Connie Falzon scrolls through a series of photos in her mobile phone and looks at images of herself with a black eye and with cuts and bruises all over her body.

“I used to try and hide my bruises and not show people what I was going through. I always had a smile on my face so no one would notice I was unhappy. There’s no more hiding now,” Ms Falzon says.

After enduring 10 years of abuse from her partner, with whom she has two children, she decided to seek help and speak up about the experience.

“I want to try to encourage women out there who are being abused to find the courage to seek help. There is help out there. No woman deserves to be abused; for whatever reason,” she says.

She adds that the authorities, especially the police, had to be better trained to handle domestic violence reports.

“Ideally, they need to be able to look into the eyes of a woman, who is standing near her abuser, and read her pain. Once, after I filed a police report, I was spoken to at the police station with my partner in the room. They need to be more sensitive,” she said.

Last Monday a group of people held a silent demonstration in Valletta where they urged authorities to take immediate action to protect victims of domestic violence.

The issue was highlighted by the tragic case of 40-year-old Christina Sammut who was shot four weeks after she filed a report at the Rabat police station claiming her former partner had chased her with a knife. Soon after the shooting, on December 11, her ex-boyfriend, Kenneth Gafà turned himself in to the police.

When the demonstration was on the news a friend of Ms Falzon, who had also been abused, phoned her to tell her to switch on the television.

“We were both glad to see the demonstration... Hopefully, the message will get through,” Ms Falzon says, as she leafs through copies of police reports she filed over the past year.

Ms Falzon recounts how soon after she met her partner in 1999 he forced her to leave her three jobs because he was jealous. After about a year she got pregnant with their daughter and soon after she gave birth the abuse escalated.

Her partner, a Libyan man, started drinking about a bottle of wine a day. The more he drank, the more violent he became.

“When the clock struck 5 p.m. I’d start getting scared as he was coming back home from work... If I did not put enough salt in the food the plate would come flying.

“When I mentioned leaving him he threatened to disfigure my face so no one else would want to be with me. He would say, ‘I decide when you die’,” she says in a surprisingly calm tone.

Then she explains: “The more I speak about it, the better I feel and the less hard it is... That is why I am encouraging women to speak up.”

She recalls how her partner had slammed her against a wall, belly first, when she was pregnant with their second child. She later learnt she was meant to have twins but had lost one.

Meanwhile, she realised he had been married and his former wife had managed to get an annulment as he was abusive.

As the abuse escalated, she filed her first police report in 2009 but police said they could not do much without evidence. After she filed the report, she got an even bigger beating as he was angry at her for reporting him.

Sometime later, after an argument, he dragged her from her hair with so much force that she bled from the scalp. He also punched her in the face and beat her with their son’s toy car.

That day, after a neighbour called the police, officers knocked at their door and arrested him. After spending a few days in hospital, she returned to him, but not for long as this time she had had enough.

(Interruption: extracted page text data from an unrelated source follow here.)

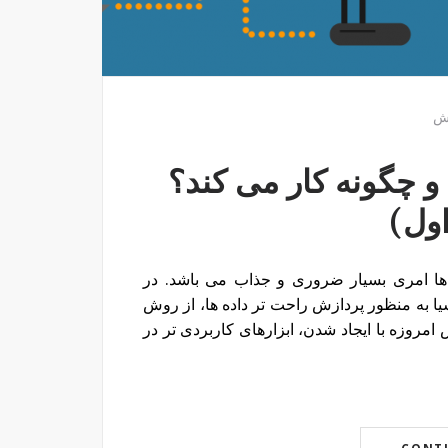
ش
Fog چیست و چگونه کار می کند؟
ول)
ظور پردازش داده ها امری بسیار ضروری و جذاب می باشد. در
یا به منظور پردازش راحت تر داده ها، از روش
مروزه با ایجاد شدن، ابزارهای کاربردی تر در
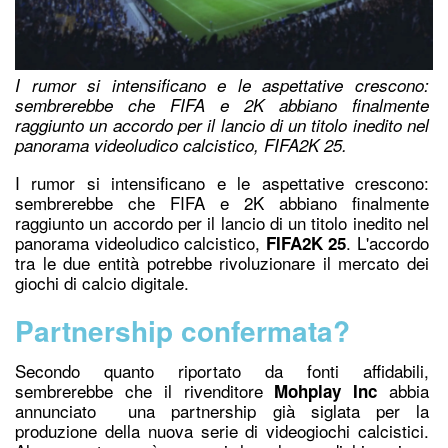
I rumor si intensificano e le aspettative crescono:
sembrerebbe che FIFA e 2K abbiano finalmente
raggiunto un accordo per il lancio di un titolo inedito nel
panorama videoludico calcistico, FIFA2K 25.
I rumor si intensificano e le aspettative crescono:
sembrerebbe ch
e FIFA e 2K
abbiano finalmente
raggiunto un accordo per il lancio di un titolo inedito nel
panorama videoludico calcistico,
. L'accordo
FIFA2K 25
tra le due entità potrebbe rivoluzionare il mercato dei
giochi di calcio digitale.
Partnership confermata?
Secondo quanto riportato da fonti affidabili,
sembrerebbe che il rivenditore
abbia
Mohplay Inc
annunciato una partnership già siglata per la
produzione della nuova serie di videogiochi calcistici.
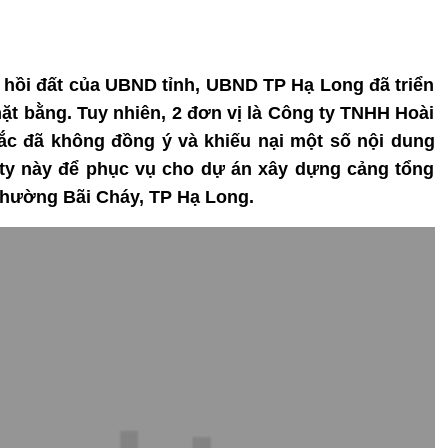
hu hồi đất của UBND tỉnh, UBND TP Hạ Long đã triển
ặt bằng. Tuy nhiên, 2 đơn vị là Công ty TNHH Hoài
c đã không đồng ý và khiếu nại một số nội dung
g ty này để phục vụ cho dự án xây dựng cảng tổng
phường Bãi Cháy, TP Hạ Long.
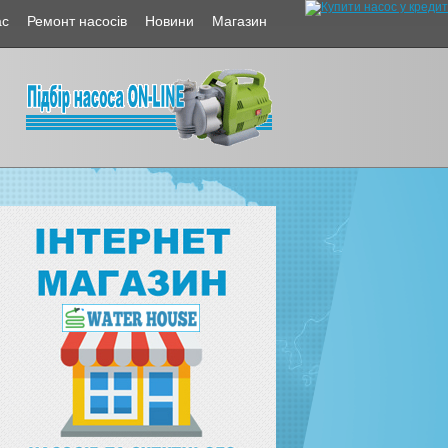
ас
Ремонт насосів
Новини
Магазин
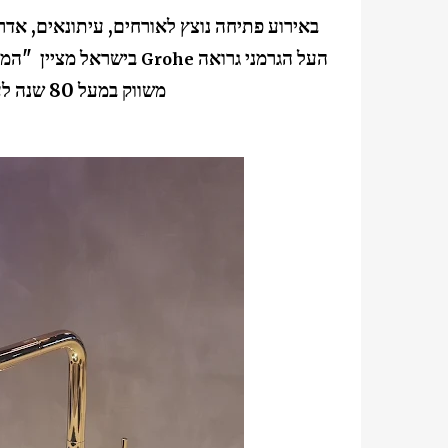
באירוע פתיחה נוצץ לאורחים, עיתונאים, אדר
העל הגרמני גרואה
בישראל מציין "המ
Grohe
משווק במעל 80 שנה לעולם לכ 130 מדינות וכעת נחת גם בישראל".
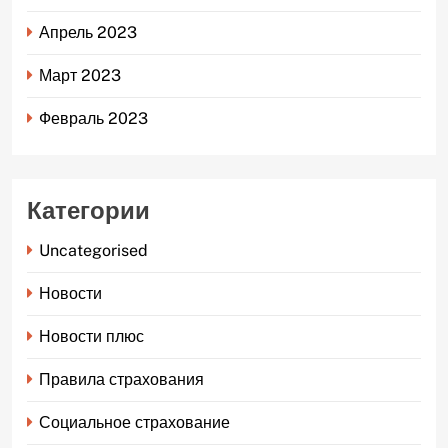
Апрель 2023
Март 2023
Февраль 2023
Категории
Uncategorised
Новости
Новости плюс
Правила страхования
Социальное страхование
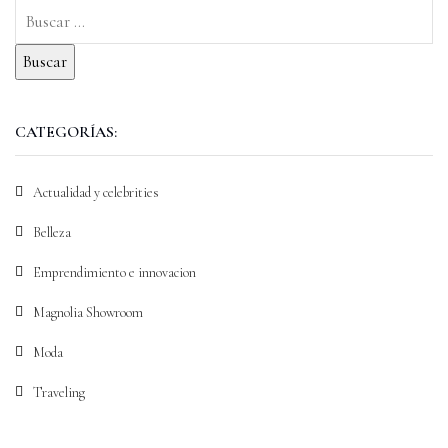
CATEGORÍAS:
Actualidad y celebrities
Belleza
Emprendimiento e innovacion
Magnolia Showroom
Moda
Traveling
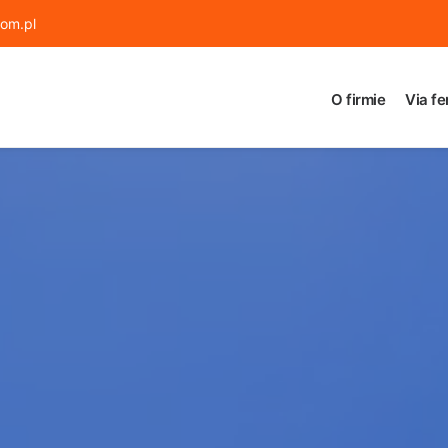
om.pl
O firmie
Via fe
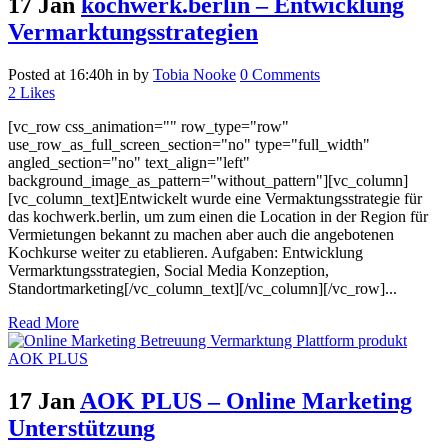
17 Jan
kochwerk.berlin – Entwicklung
Vermarktungsstrategien
Posted at 16:40h
in
by
Tobia Nooke
0 Comments
2
Likes
[vc_row css_animation="" row_type="row"
use_row_as_full_screen_section="no" type="full_width"
angled_section="no" text_align="left"
background_image_as_pattern="without_pattern"][vc_column]
[vc_column_text]Entwickelt wurde eine Vermaktungsstrategie für
das kochwerk.berlin, um zum einen die Location in der Region für
Vermietungen bekannt zu machen aber auch die angebotenen
Kochkurse weiter zu etablieren. Aufgaben: Entwicklung
Vermarktungsstrategien, Social Media Konzeption,
Standortmarketing[/vc_column_text][/vc_column][/vc_row]...
Read More
17 Jan
AOK PLUS – Online Marketing
Unterstützung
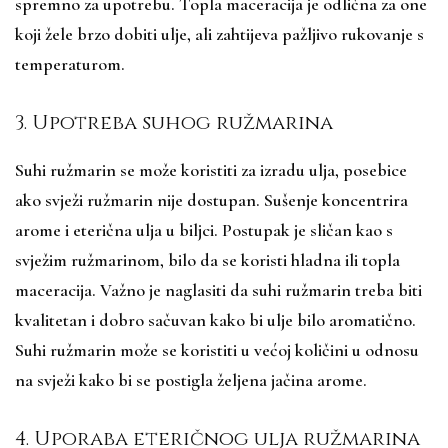
spremno za upotrebu. Topla maceracija je odlična za one
koji žele brzo dobiti ulje, ali zahtijeva pažljivo rukovanje s
temperaturom.
3. Upotreba suhog ružmarina
Suhi ružmarin se može koristiti za izradu ulja, posebice
ako svježi ružmarin nije dostupan. Sušenje koncentrira
arome i eterična ulja u biljci. Postupak je sličan kao s
svježim ružmarinom, bilo da se koristi hladna ili topla
maceracija. Važno je naglasiti da suhi ružmarin treba biti
kvalitetan i dobro sačuvan kako bi ulje bilo aromatično.
Suhi ružmarin može se koristiti u većoj količini u odnosu
na svježi kako bi se postigla željena jačina arome.
4. Uporaba eteričnog ulja ružmarina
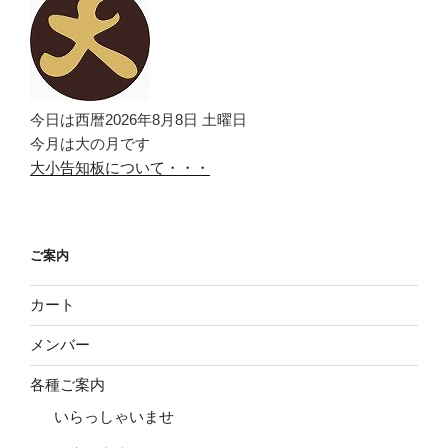
今日は西暦2026年8月8日 土曜日
今月は大の月です
大小告知板について・・・
ご案内
カート
メンバー
各種ご案内
いらっしゃいませ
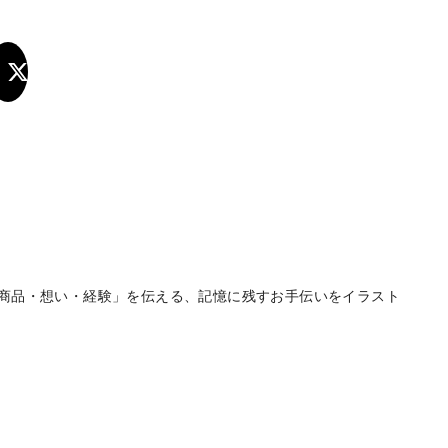
商品・想い・経験」を伝える、記憶に残すお手伝いをイラスト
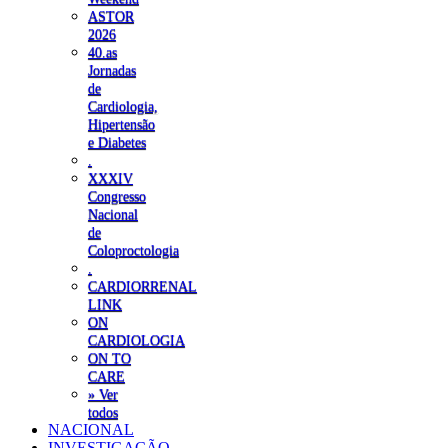
ASTOR
2026
40.as
Jornadas
de
Cardiologia,
Hipertensão
e Diabetes
.
XXXIV
Congresso
Nacional
de
Coloproctologia
.
CARDIORRENAL
LINK
ON
CARDIOLOGIA
ON TO
CARE
» Ver
todos
NACIONAL
INVESTIGAÇÃO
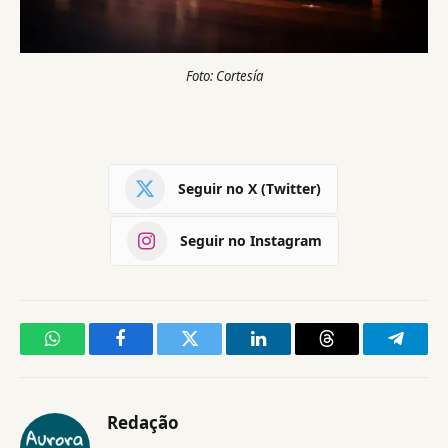
Foto: Cortesía
Seguir no X (Twitter)
Seguir no Instagram
WhatsApp
Facebook
Twitter
LinkedIn
Threads
Telegr
Redação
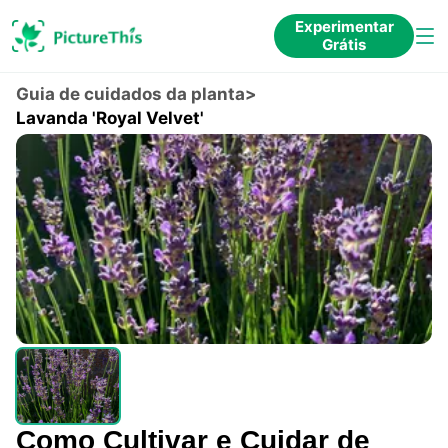
Experimentar
Grátis
Guia de cuidados da planta
>
Lavanda 'Royal Velvet'
Como Cultivar e Cuidar de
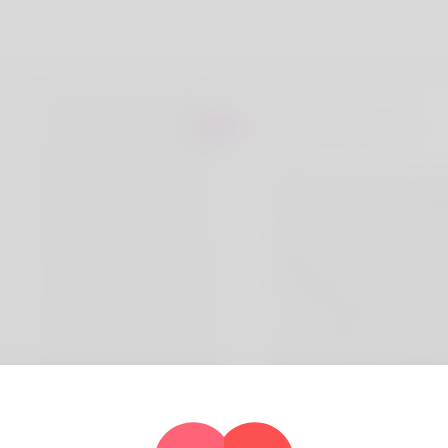
Sur Charles Higdon
Sang precisely what my wi
call me but I never really l
name. Lacemaking is the
going to never stop doing
professional life I am a m
I've already signed anoth
is the only place I've been
and my parents live close 
competent at webdesign
wish to check my website
https://paulaescobar.cl/ir
an-overview-of-opportunit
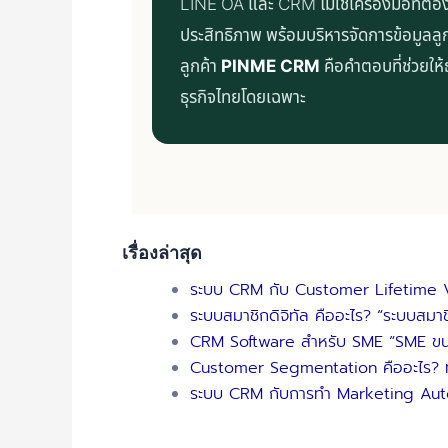
LINE OA และ CRM ไม่ใช่เครื่องมือที่ต้องเ
ประสิทธิภาพ พร้อมบริหารจัดการข้อมูลลู
ลูกค้า
PINME CRM
คือคำตอบที่ช่วยให้
ธุรกิจไทยโดยเฉพาะ
เรื่องล่าสุด
ระบบ CRM กับ Customer Lifetime Valu
ระบบสมาชิกดิจิทัล คืออะไร? “ระบบสมา
CRM Software สำหรับ SME “SME ขนาด
Customer Segmentation คืออะไร? ทำไ
ระบบ CRM กับการทำ Marketing Aut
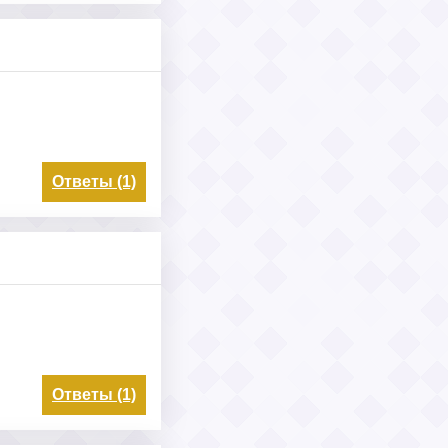
Ответы (1)
Ответы (1)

The final straw came when he threatened to take the children, who feared their father, to Libya. She took her children to a shelter where they lived for four months.

Meanwhile, he was jailed for a month for the beating incident.

“I loved him. During the court case he asked me to forgive him. It’s not that I wanted to see him in prison but I had to do something to show I was taking a stand.”

Since then she has not been in contact with her partner and is raising her children alone without any help from him. All she wants is to live a peaceful life, void of fear, with her two children.

A recent study on the prevalence of domestic violence in Malta showed that a quarter of women have been physically, emotionally or sexually abused by their husband or partner.

Emotional abuse emerged as the most prevalent followed by physical and sexual abuse. Over 60 per cent of battered women suffered severe violence that included being kicked, punched, dragged or threatened with a gun. Three per cent were beaten by their partner while pregnant and carrying his child, with some suffering a miscarriage or still birth. More than half of the abused women never sought help. Of those who did, about a quarter went to the police.